Le Japon traditionnel devait rapidement montrer son dégoût pour cette génération qui troquait son innocence pour quelques billets de 10 000 yen. Au passage, car ça devait arranger tout le monde, on oubliait que c'était les salary-man, piliers d'une société bien pensante de façade, qui paient pour ce type de service et donc entretiennent ce nouveau marché. Sans tarder, le pays était terrifié par ces filles qui parcourant les rues à la recherche d'innocents quadragénaires, futurs victimes de ses tentatrices du diable.

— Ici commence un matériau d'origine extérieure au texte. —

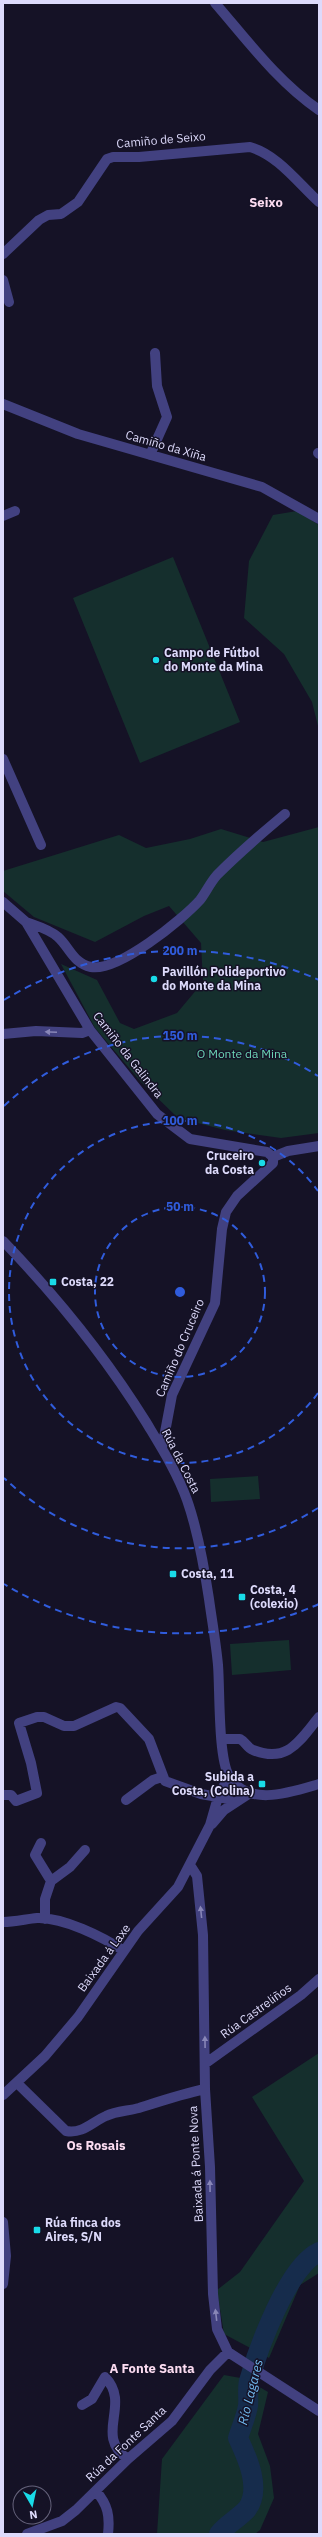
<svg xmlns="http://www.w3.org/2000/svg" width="322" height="2537" font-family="'IBM Plex Sans',sans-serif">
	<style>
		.green { fill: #152f2d }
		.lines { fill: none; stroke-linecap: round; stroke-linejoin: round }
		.river { stroke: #162c4c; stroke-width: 20 }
		.minor { stroke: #424180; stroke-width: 10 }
		.oneway { fill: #8886b7 }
		.ring { fill: none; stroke: #305cdc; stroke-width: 2; stroke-dasharray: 7 5 }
		.poi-dot { fill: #19dbe8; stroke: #151226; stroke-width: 1.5 }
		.labels { text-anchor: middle; stroke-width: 3; stroke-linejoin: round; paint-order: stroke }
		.street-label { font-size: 12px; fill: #dddafb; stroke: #151226 }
		.poi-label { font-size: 12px; font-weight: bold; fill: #dddafb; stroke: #151226; text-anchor: start }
		.park-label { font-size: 12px; fill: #6cd5b7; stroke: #151226 }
		.neighbourhood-label { font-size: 13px; font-weight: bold; fill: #fcdcf1; stroke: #151226 }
		.water-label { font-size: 13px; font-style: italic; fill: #72bbf1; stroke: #151226 }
		.centre { fill: #305cdc; stroke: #151226; stroke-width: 2 }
		.ring-label { font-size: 12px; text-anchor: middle; font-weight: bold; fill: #305cdc; stroke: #151226; stroke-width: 3; stroke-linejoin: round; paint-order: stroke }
	</style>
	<rect width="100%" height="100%" fill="#151226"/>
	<!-- green -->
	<path class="green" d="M297,511L319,525V730L312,702L284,654L244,618L249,561L273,515Z
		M173,557L240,722L140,763L73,598Z
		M319,827V1133L281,1138L225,1130L178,1118L141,1082L95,1028L61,964L97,980L120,1023L134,1029L177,1013L203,982L201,943L169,906L144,916L95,942L34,917L3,891V871L119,835L146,848L190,839L221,829L263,842Z
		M258,1476L260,1499L211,1502L210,1479Z
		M289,1640L291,1670L232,1675L230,1644Z
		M319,2053V2273L300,2285L269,2358L224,2334L217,2290L240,2272L304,2181L252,2097Z
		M224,2375L246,2379L268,2392L258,2434L270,2466L274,2498L260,2530L255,2534H157L162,2459Z"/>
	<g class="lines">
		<!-- river -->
		<path class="river" d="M219,2534C227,2524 239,2518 247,2509C262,2489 247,2457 238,2438C241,2428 246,2417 248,2406C249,2398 247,2389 249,2381C258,2349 288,2266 319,2252"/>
		<!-- minor -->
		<path class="minor" d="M215,3C247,40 278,82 319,110
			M3,254L39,220L48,215L61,214L78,202L107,159L113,157H139L250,147C278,155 298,183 319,202
			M3,280L9,302
			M3,404L78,434L262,487L319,519
			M318,453L319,454
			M150,455L167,417L157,386L155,353
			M3,516L15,511
			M3,759L41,845
			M3,902L26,922L90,1030L157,1114L190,1139L267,1152L273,1157
			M26,922C37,926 49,929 58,937C70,948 73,963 91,967C118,972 182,920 200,900C206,892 210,883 217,875C239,853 261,834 285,814
			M3,1034L36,1031L82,1033L90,1030
			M273,1157L288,1151L319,1146
			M3,1241C57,1297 105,1356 146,1422C161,1447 177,1472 187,1500C198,1531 204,1566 209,1599C212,1621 216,1643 218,1665C220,1690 218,1757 229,1776C247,1808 292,1792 319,1784
			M162,1448L172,1395L215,1303L222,1229L226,1212L237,1196L273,1163V1157
			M222,1739H240C246,1742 247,1748 253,1750C288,1764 300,1740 319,1717
			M3,1795H11L16,1801L37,1793L31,1763L19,1723L37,1717H44L64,1726H74L116,1707L120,1708L149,1739L165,1781L201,1794L229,1799
			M126,1800L153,1780L162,1777
			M212,1824L224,1810L250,1793
			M41,1843L35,1855L51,1881
			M190,1865L197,1876L203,1935L205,2089L210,2167L213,2294L217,2329L228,2352L319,2411
			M45,1919V1899L51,1881L70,1867L85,1850
			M3,1922C15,1922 26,1919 37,1918C63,1917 103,1937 124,1951
			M206,2063L301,1995L319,1979
			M17,2083L66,2131C83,2134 92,2122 106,2116C116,2111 128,2111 139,2108C161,2101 182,2094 205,2089
			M3,2095L45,2056L78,2017L138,1931L178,1887L210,1825L218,1797L229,1776
			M3,2222L6,2256L3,2284
			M82,2405L92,2399L105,2377C132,2405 93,2435 128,2459
			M96,2491C108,2505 110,2516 108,2534
			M27,2534L62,2521L76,2510L128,2459L172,2421L210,2370L228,2352"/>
	</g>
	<!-- one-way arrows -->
	<defs><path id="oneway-solid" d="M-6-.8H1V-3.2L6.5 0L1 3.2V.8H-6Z"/></defs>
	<g class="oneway">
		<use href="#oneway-solid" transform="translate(51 1032) rotate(-178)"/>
		<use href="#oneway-solid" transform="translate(201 1912) rotate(-96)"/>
		<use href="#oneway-solid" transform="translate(205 2042) rotate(-91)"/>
		<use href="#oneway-solid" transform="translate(210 2186) rotate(-91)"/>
		<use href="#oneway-solid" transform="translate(216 2315) rotate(-97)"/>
	</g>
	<!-- distance rings -->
	<g class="ring">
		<circle cx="180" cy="1292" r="85"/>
		<path d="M318 1393A171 171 0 1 1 318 1191"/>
		<path d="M318 1508A256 256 0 0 1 4 1478M4 1106A256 256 0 0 1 318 1076"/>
		<path d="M319 1604A341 341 0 0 1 4 1584M4 1000A341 341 0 0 1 319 980"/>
	</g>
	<!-- markers -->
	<g class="poi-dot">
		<circle cx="156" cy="660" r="4"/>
		<circle cx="154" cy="979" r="4"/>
		<circle cx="262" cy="1163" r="4"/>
		<rect x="49" y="1278" width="8" height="8" rx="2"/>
		<rect x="169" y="1570" width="8" height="8" rx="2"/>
		<rect x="238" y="1593" width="8" height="8" rx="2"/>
		<rect x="258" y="1780" width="8" height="8" rx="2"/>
		<rect x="33" y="2226" width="8" height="8" rx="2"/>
	</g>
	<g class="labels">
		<!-- street labels -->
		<g class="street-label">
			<text transform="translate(161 140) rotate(-5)" y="4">Camiño de Seixo</text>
			<text transform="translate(166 446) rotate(16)" y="4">Camiño da Xiña</text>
			<text transform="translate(128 1055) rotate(52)" y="4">Camiño da Galindra</text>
			<text transform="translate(180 1348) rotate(-67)" y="4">Camiño do Cruceiro</text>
			<text transform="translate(181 1461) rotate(63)" y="4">Rúa da Costa</text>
			<text transform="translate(104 1958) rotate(-54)" y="4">Baixada á Laxe</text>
			<text transform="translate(256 2011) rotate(-36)" y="4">Rúa Castreliños</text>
			<text transform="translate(196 2164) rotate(-93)" y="4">Baixada á Ponte Nova</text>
			<text transform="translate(126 2444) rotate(-43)" y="4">Rúa da Fonte Santa</text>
		</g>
		<!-- poi labels -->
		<g class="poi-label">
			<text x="164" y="657">Campo de Fútbol<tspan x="164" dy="14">do Monte da Mina</tspan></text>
			<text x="162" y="976">Pavillón Polideportivo<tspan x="162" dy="14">do Monte da Mina</tspan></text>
			<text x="254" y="1160" text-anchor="end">Cruceiro<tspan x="254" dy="14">da Costa</tspan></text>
			<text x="61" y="1286">Costa, 22</text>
			<text x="181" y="1578">Costa, 11</text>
			<text x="250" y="1594">Costa, 4<tspan x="250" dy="14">(colexio)</tspan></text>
			<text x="254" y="1781" text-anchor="end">Subida a<tspan x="254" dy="14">Costa, (Colina)</tspan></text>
			<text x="45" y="2227">Rúa finca dos<tspan x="45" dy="14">Aires, S/N</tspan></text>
		</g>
		<!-- park labels -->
		<g class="park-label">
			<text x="242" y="1058">O Monte da Mina</text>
		</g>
		<!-- neighbourhood labels -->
		<g class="neighbourhood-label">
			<text x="266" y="207">Seixo</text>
			<text x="96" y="2150">Os Rosais</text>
			<text x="152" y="2373">A Fonte Santa</text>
		</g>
		<!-- water labels -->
		<g class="water-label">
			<text transform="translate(250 2392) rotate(-76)" y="5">Río Lagares</text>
		</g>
	</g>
	<circle cx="180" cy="1292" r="6" class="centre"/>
	<g class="ring-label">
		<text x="180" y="955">200 m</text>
		<text x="180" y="1040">150 m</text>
		<text x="180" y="1125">100 m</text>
		<text x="180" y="1211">50 m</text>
	</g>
	<!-- border -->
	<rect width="322" height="2537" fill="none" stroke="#dddafb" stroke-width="8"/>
	<!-- north arrow -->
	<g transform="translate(32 2505) rotate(171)"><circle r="19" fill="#151226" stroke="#65627b"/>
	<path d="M0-3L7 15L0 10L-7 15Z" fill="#19dbe8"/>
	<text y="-6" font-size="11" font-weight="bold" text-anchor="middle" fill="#dddafb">N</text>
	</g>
</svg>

Un peu de bon sens revint une fois qu'un bon nombre d'études furent publiées, prouvant que seulement 5-13% des jeunes filles avaient déjà eu l'expérience de l'enjokosai, ce qui est déjà pas mal comparé à chez nous. Un fait intéressant à rajouter, 75% des jeunes japonaises ont au moins une fois reçu la proposition d'un homme plus agé pour un "rendez-vous" contre de l'argent.
Aujourd'hui, le gouvernement japonais reconnait le phénomène et travaille pour lutter contre ces libidos d'une certain genre que cultivent pas mal de frustrés. En 1999, il fût déclaré illégal "d'avoir un rapport sexuel payant avec un enfant de moins de 18 ans".
Mais bon, la nature indirecte du paiement propre à l'enjokosai a rendu l'application de cette loi bien difficile et in fine, les "papa" s'en sortent bien. Une jolie montre Gucci fera autant l'affaire que quelques gros billets.
Un fait tout de même aggravant, l'âge de consentement sexuel au Japon est de 14 ans, ce qui indique que les relations sexuelles avec mineurs sont implicitement acceptées au pays des sushis.